Expédition yazmayalı çok olmuş. En son karlı mahalle fotoğraflarını paylaşmışım. Sıcağın verdiği baygınlığa festivallerle pansuman yaptığımız günlerde bir analog post patlatmayalım mı? Lomography’nin yeni makinesi Fisheye Baby 110‘dan şurada bahsetmiştim. Nihayet Baby ve Lomography Orca BW 100 ikilisinin sonuçlarını aldım. Tabii ki filmin bir kısmını yakmışım, bir kısmını da az pozlamışım. Fotoğrafların geneline bakarak şunu söyleyebilirim, Baby ve Orca ikilisini daha çok güneşli günlerde tercih etmek gerek.
Kullandığım Orca BW 100, fabrikanın ürettiği ilk partiden. Benekler sonraki üretimlerde de olur mu yoksa ilk üretimin bir defosu mudur bilmiyorum. Ama hataları severiz. Bahçedeki ağaçları lalettayin çektiğim bu karede, insanın Babil’den bu yana bitmek bilmeyen göğe yükselme arzusunu anlattım.

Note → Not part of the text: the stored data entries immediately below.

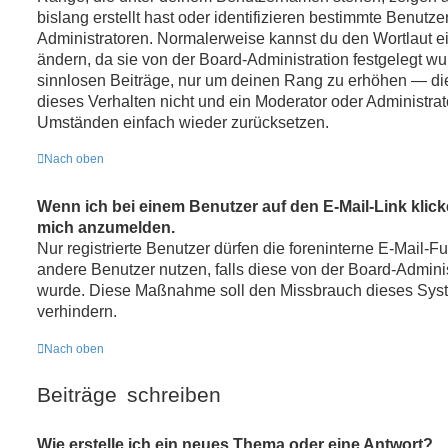
bislang erstellt hast oder identifizieren bestimmte Benut
Administratoren. Normalerweise kannst du den Wortlaut ei
ändern, da sie von der Board-Administration festgelegt wu
sinnlosen Beiträge, nur um deinen Rang zu erhöhen — di
dieses Verhalten nicht und ein Moderator oder Administra
Umständen einfach wieder zurücksetzen.
Nach oben
Wenn ich bei einem Benutzer auf den E-Mail-Link klicke
mich anzumelden.
Nur registrierte Benutzer dürfen die foreninterne E-Mail-F
andere Benutzer nutzen, falls diese von der Board-Adminis
wurde. Diese Maßnahme soll den Missbrauch dieses Sys
verhindern.
Nach oben
Beiträge schreiben
Wie erstelle ich ein neues Thema oder eine Antwort?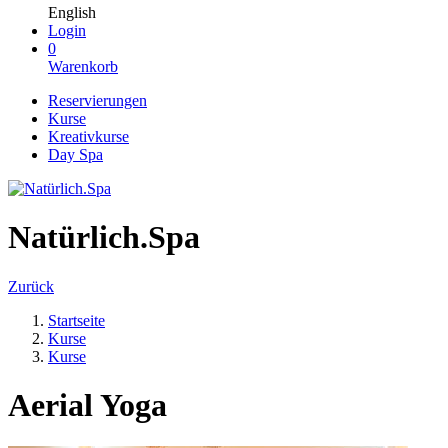
English
Login
0
Warenkorb
Reservierungen
Kurse
Kreativkurse
Day Spa
Natürlich.Spa
Zurück
Startseite
Kurse
Kurse
Aerial Yoga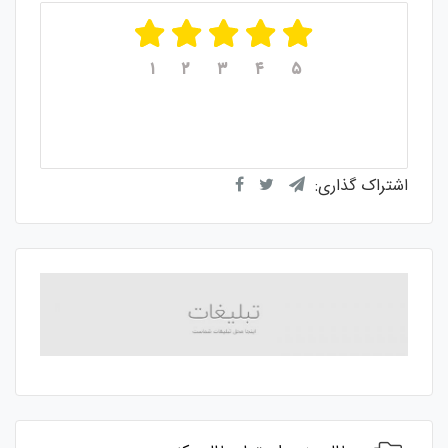
۱
۲
۳
۴
۵
میانگین امتیازات
۵
از ۵
از مجموع
۱
رای
اشتراک گذاری: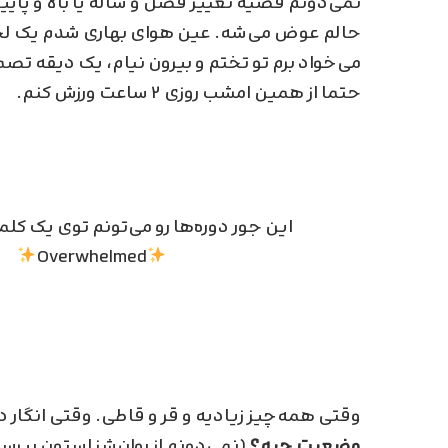
نمی‌دونم قضیه تغییر فصل و ساله یا بالا و پایین 
حالم عوض می‌شه. عین هوای بهاری شدم یک لحظه
می‌خواد برم تو تختم و بیرون نیام، یک دیقه تصم
حتما از همین امشب روزی ۲ ساعت ورزش کنم.
این جور دوره‌ها رو می‌تونم توی یک کل
Overwhelmed
وقتی همه‌چیز زیادیه و قر و قاطی. وقتی انگار 
وضعیت چیه؟
(نمی‌دونم از روان‌شناستون بپرسید.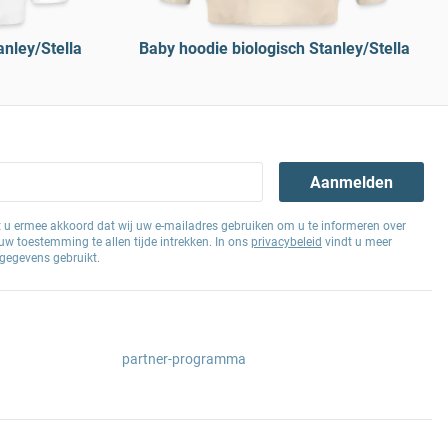
anley/Stella
Baby hoodie biologisch Stanley/Stella
Aanmelden
at u ermee akkoord dat wij uw e-mailadres gebruiken om u te informeren over
w toestemming te allen tijde intrekken. In ons
privacybeleid
vindt u meer
gegevens gebruikt.
partner-programma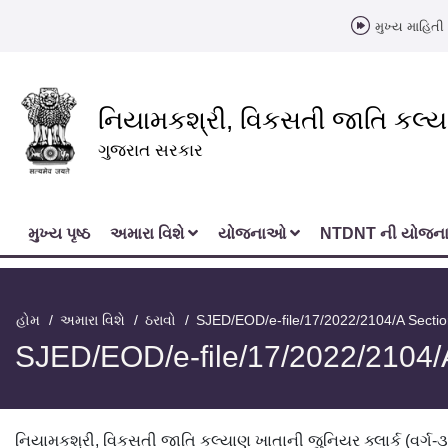
મુખ્ય માહિતી 
નિયામકશ્રી, વિકસતી જાતિ કલ્
ગુજરાત સરકાર
મુખ્‍ય પૃષ્ઠ
અમારા વિશે
યોજનાઓ
NTDNT ની યોજ
હોમ
અમારા વિશે
ઠરાવો
SJED/EOD/e-file/17/2022/2104/A Secti
SJED/EOD/e-file/17/2022/2104/
નિયામકશ્રી, વિકસતી જાતિ કલ્યાણ ખાતાની જુનિયર ક્લાર્ક (વર્ગ-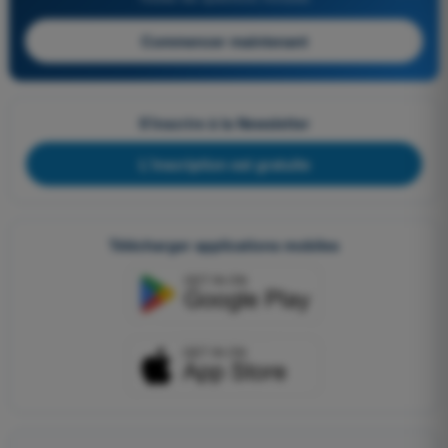
Commencer maintenant
S'inscrire à la Newsletter
L'inscription est gratuite
Télécharger applications mobiles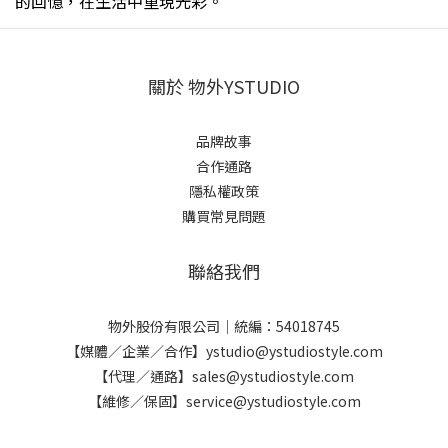
的回憶，在生活中重現光彩。
關於 物外YSTUDIO
品牌故事
合作通路
隱私權政策
購買常見問題
聯絡我們
物外股份有限公司｜統編：54018745
【媒體／企業／合作】ystudio@ystudiostyle.com
【代理／通路】sales@ystudiostyle.com
【維修／保固】service@ystudiostyle.com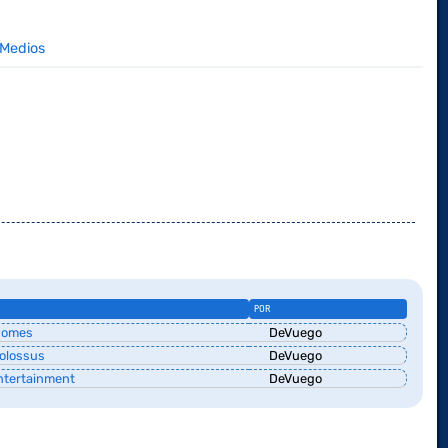
Medios
POR
 Gomes
DeVuego
olossus
DeVuego
ntertainment
DeVuego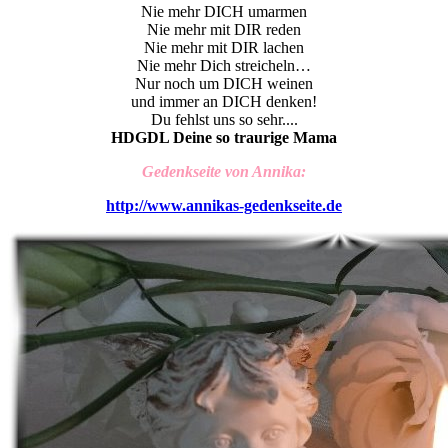
Nie mehr DICH umarmen
Nie mehr mit DIR reden
Nie mehr mit DIR lachen
Nie mehr Dich streicheln…
Nur noch um DICH weinen
und immer an DICH denken!
Du fehlst uns so sehr....
HDGDL Deine so traurige Mama
Gedenkseite von Annika:
http://www.annikas-gedenkseite.de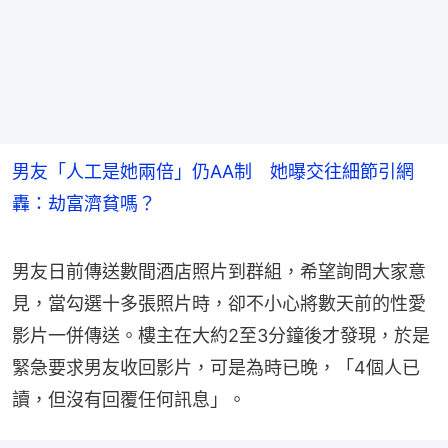
男友「人工是她兩倍」仍AA制 她曝交往細節引網
轟：劫富濟貧嗎？
男友日前傳送數間酒店照片到群組，希望詢問大家意
見，當勾選十多張照片時，卻不小心將數天前的性愛
影片一併傳送。樓主在大約2至3分鐘後才發現，於是
緊急要求男友收回影片，可是為時已晚，「4個人已
讀，但沒有回覆任何訊息」。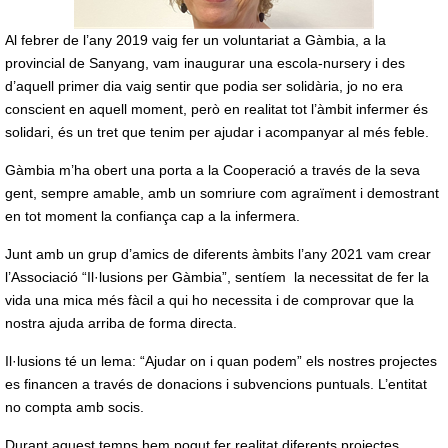
Al febrer de l’any 2019 vaig fer un voluntariat a Gàmbia, a la
provincial de Sanyang, vam inaugurar una escola-nursery i des
d’aquell primer dia vaig sentir que podia ser solidària, jo no era
conscient en aquell moment, però en realitat tot l’àmbit infermer és
solidari, és un tret que tenim per ajudar i acompanyar al més feble.
Gàmbia m’ha obert una porta a la Cooperació a través de la seva
gent, sempre amable, amb un somriure com agraïment i demostrant
en tot moment la confiança cap a la infermera.
Junt amb un grup d’amics de diferents àmbits l’any 2021 vam crear
l’Associació “Il·lusions per Gàmbia”, sentíem la necessitat de fer la
vida una mica més fàcil a qui ho necessita i de comprovar que la
nostra ajuda arriba de forma directa.
Il·lusions té un lema: “Ajudar on i quan podem” els nostres projectes
es financen a través de donacions i subvencions puntuals. L’entitat
no compta amb socis.
Durant aquest temps hem pogut fer realitat diferents projectes,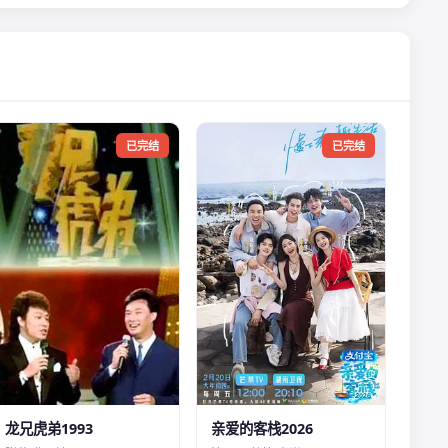
已完结
已完结
龙兄虎弟1993
亲爱的客栈2026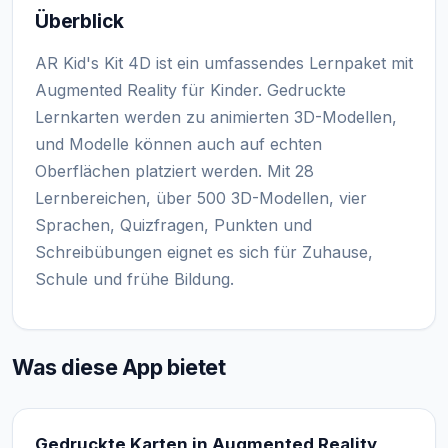
Überblick
AR Kid's Kit 4D ist ein umfassendes Lernpaket mit
Augmented Reality für Kinder. Gedruckte
Lernkarten werden zu animierten 3D-Modellen,
und Modelle können auch auf echten
Oberflächen platziert werden. Mit 28
Lernbereichen, über 500 3D-Modellen, vier
Sprachen, Quizfragen, Punkten und
Schreibübungen eignet es sich für Zuhause,
Schule und frühe Bildung.
Was diese App bietet
Gedruckte Karten in Augmented Reality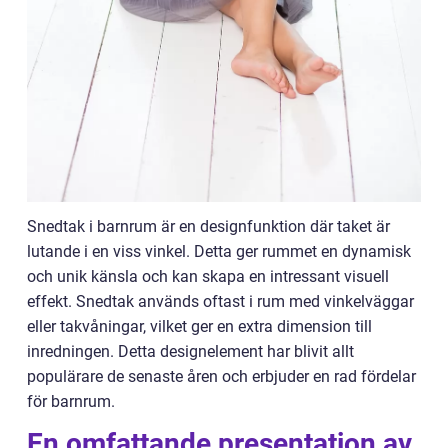
Snedtak i barnrum är en designfunktion där taket är
lutande i en viss vinkel. Detta ger rummet en dynamisk
och unik känsla och kan skapa en intressant visuell
effekt. Snedtak används oftast i rum med vinkelväggar
eller takvåningar, vilket ger en extra dimension till
inredningen. Detta designelement har blivit allt
populärare de senaste åren och erbjuder en rad fördelar
för barnrum.
En omfattande presentation av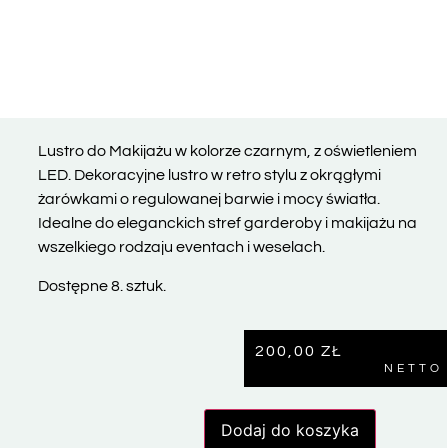
Lustro do Makijażu w kolorze czarnym, z oświetleniem
LED. Dekoracyjne lustro w retro stylu z okrągłymi
żarówkami o regulowanej barwie i mocy światła.
Idealne do eleganckich stref garderoby i makijażu na
wszelkiego rodzaju eventach i weselach.
Dostępne 8. sztuk.
200,00
ZŁ
NETTO
Dodaj do koszyka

Vapurun en sevdiğim yeri, üst katlara çıkan merdivenler. Gelen geçenin zaman zaman üzerime basmasına aldırmadan ısrarla merdivenlerde otururum. Baby yanımda olunca, basıvermişim deklanşöre. İlk kareyi pek beğendim. İkincisinin hülyalı hali bulb modunda çekmiş olmamdan. Bu modda perde deklanşöre bastığınız an açılıyor ve siz parmağınızı çekene kadar açık kalıyor. Bu anda makineyi sallamamak esas ama dedik ya, lomografide kural yok.
Galata’daki graffiti’lerden en sevimlisi bu. Gölgede çekilmiş kareler içinde de en aydınlığı. Baby ile çekim yaparken balık gözünüzü kocaman açın ve konunuza iyice yaklaşın.
Gerçek yolculuk yüzeyde yapılır. Karada ya da suda. Havada yapılan… eh, o da yolculuk ama Wim Wenders filmlerindeki gibi değil. Yüzeyde ihtimaller boldur ki yolcunun gıdasıdır onlar. Ben küçükken vosvosumuz vardı. 74 model. Ön tekere ne kadar hava basılacağını bile bilirdim. Sokakta tamponuna çocuklar oturdu mu çok bozulurdum. Sürekli yolda bırakırdı bizi. İhtimallerle arası iyiydi. Şimdi arabalara merakım yok. Yollar bu mevsim çok sıcak. İnsanın tabanları yanıyor. Neyse ki Karaköy’deki balıkçıların yanından suya sokulabiliyor ayaklar. Sonra tüy gibi hafif. Yok gibi hafif. Olmayan bir şeyin hafifliğinden bahsedilebilir mi?
Ayakları suya sokmak deyince aklıma arkadaşlarımın Paşabahçe vapurunun kıçında, demirlerin dış tarafına oturup ayaklarını köpüren denize sokmaları gelir. Ne cesaret. Deniz, gençleri aşırı cesarete özendiriyor. Gereği yapılsın!
Bu makaranın yıldızı, deklanşöre her basışımdan 0.3 saniye önce başını çeviren huysuz arkadaşımız. Sokakta gördüğüm her kediye bir şey söylüyorum (istisnasız). Yürüyüşlerim kedilerin cevap vermeye gerek görmediği bir monolog halinde geçiyor. Neyse ki selamımıza karşılık veren de var kediler, sizin insafınıza kalmadık! Model’den Can selam da veriyor, poz da. Örnek alın kuyruklular. Şş, kime diyorum?
Hava çok ısındığında, dertlerin bir kısmı da mecburen buhar olmak zorunda. Maddenin kanunu bu. Yani omlete dönmeyeyim derken o hasır şapkayı takıyorsun ya kafana, başka şeyi taktırmıyor dünya. En azından ayakların denizin içindeyken. En azından sevgilin yanındayken. En azından yan yana nefes alıp terlerken.